```{contents}
```
## Cross-Attention

**Cross-attention** is an attention mechanism where one sequence (the **query**) attends to a *different* sequence (the **context / source**) in order to extract relevant information.

It is the mechanism that allows models to **connect two different information sources**.

---

### **Core Intuition**

Imagine writing a summary while reading a document.

* Your **current sentence** = query
* The **document you're reading** = keys & values
* Your brain focuses on the most relevant parts of the document for each word you write

That focus process is **cross-attention**.

---

### **How It Works**

Given:

* Query matrix (Q) from one sequence
* Key (K) and Value (V) from another sequence

$$
\text{Attention}(Q, K, V) = \text{softmax}\left(\frac{QK^T}{\sqrt{d}}\right) V
$$

---

### **Architecture Placement**

#### Encoder–Decoder Transformers

```
Encoder Output ──► K, V
Decoder State ───► Q
```

The decoder queries the encoder’s output to generate each new token.

---

### **Why It Is Essential**

Cross-attention allows:

* Translation (target language attends to source language)
* Summarization (summary attends to document)
* Multimodal grounding (text attends to images, audio, video)
* Retrieval-Augmented Generation (LLM attends to retrieved documents)

---

### **Applications**

#### Machine Translation

Target sentence attends to source sentence.

#### Question Answering

Answer attends to the relevant parts of the passage.

#### RAG Systems

Generated output attends to retrieved documents.

#### Multimodal AI

Text attends to image features or audio embeddings.

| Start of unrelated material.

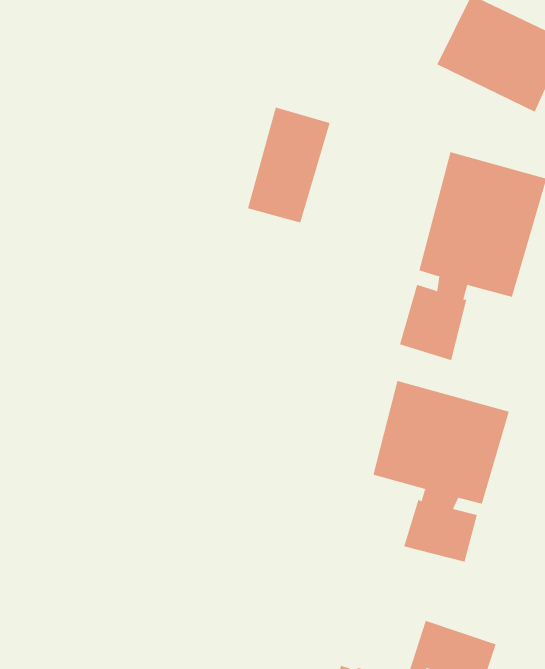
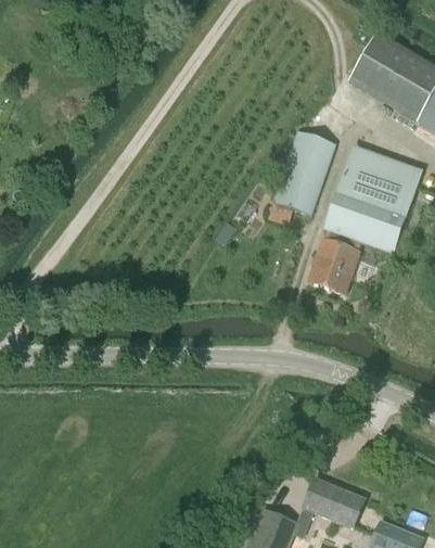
building: [247,107,331,223] -> [272,130,336,215]
building: [373,380,509,563] -> none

#### Vision-Language Models

Captioning, visual question answering.

---

### **Benefits**

| Benefit               | Explanation                               |
| --------------------- | ----------------------------------------- |
| Information grounding | Connects output to external knowledge     |
| Precision             | Focuses on only the most relevant content |
| Modularity            | Decouples source and target sequences     |
| Scalability           | Efficient information fusion              |

---

### **Cross-Attention vs Self-Attention**

| Feature         | Self-Attention              | Cross-Attention             |
| --------------- | --------------------------- | --------------------------- |
| Source of Q,K,V | Same sequence               | Different sequences         |
| Purpose         | Understand internal context | Fuse external context       |
| Used in         | Encoder & Decoder           | Decoder & multimodal models |

---

**Intuition Summary**

Cross-attention is the model’s way of **looking up relevant information from another source while generating each output token**.